> Aim of the exercise:
Going from the line that contains "เพลงทั้งหมดฟรี" down to the last line in the listing below, reproduce every line exactly and include no others.
____________________
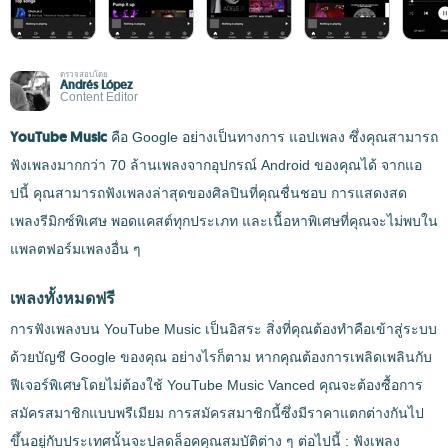
ตรวจสอบโดย
Andrés López
Content Editor
YouTube Music
คือ Google อย่างเป็นทางการ แอปเพลง ซึ่งคุณสามารถ
ฟังเพลงมากกว่า 70 ล้านเพลงจากอุปกรณ์ Android ของคุณได้ จากแอ
ปนี้ คุณสามารถฟังเพลงล่าสุดของศิลปินที่คุณชื่นชอบ การแสดงสด
เพลงรีมิกซ์พิเศษ พอดแคสต์ทุกประเภท และเนื้อหาพิเศษที่คุณจะไม่พบใน
แพลตฟอร์มเพลงอื่น ๆ
เพลงทั้งหมดฟรี
การฟังเพลงบน YouTube Music เป็นอิสระ สิ่งที่คุณต้องทำคือเข้าสู่ระบบ
ด้วยบัญชี Google ของคุณ อย่างไรก็ตาม หากคุณต้องการเพลิดเพลินกับ
ฟีเจอร์พิเศษโดยไม่ต้องใช้ YouTube Music Vanced คุณจะต้องซื้อการ
สมัครสมาชิกแบบพรีเมียม การสมัครสมาชิกนี้ซึ่งมีราคาแตกต่างกันไป
ขึ้นอยู่กับประเทศนั้นจะปลดล็อคคุณสมบัติต่าง ๆ ต่อไปนี้ : ฟังเพลง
____________________
> Solution:
เพลงทั้งหมดฟรี
การฟังเพลงบน YouTube Music เป็นอิสระ สิ่งที่คุณต้องทำคือเข้าสู่ระบบ
ด้วยบัญชี Google ของคุณ อย่างไรก็ตาม หากคุณต้องการเพลิดเพลินกับ
ฟีเจอร์พิเศษโดยไม่ต้องใช้ YouTube Music Vanced คุณจะต้องซื้อการ
สมัครสมาชิกแบบพรีเมียม การสมัครสมาชิกนี้ซึ่งมีราคาแตกต่างกันไป
ขึ้นอยู่กับประเทศนั้นจะปลดล็อคคุณสมบัติต่าง ๆ ต่อไปนี้ : ฟังเพลง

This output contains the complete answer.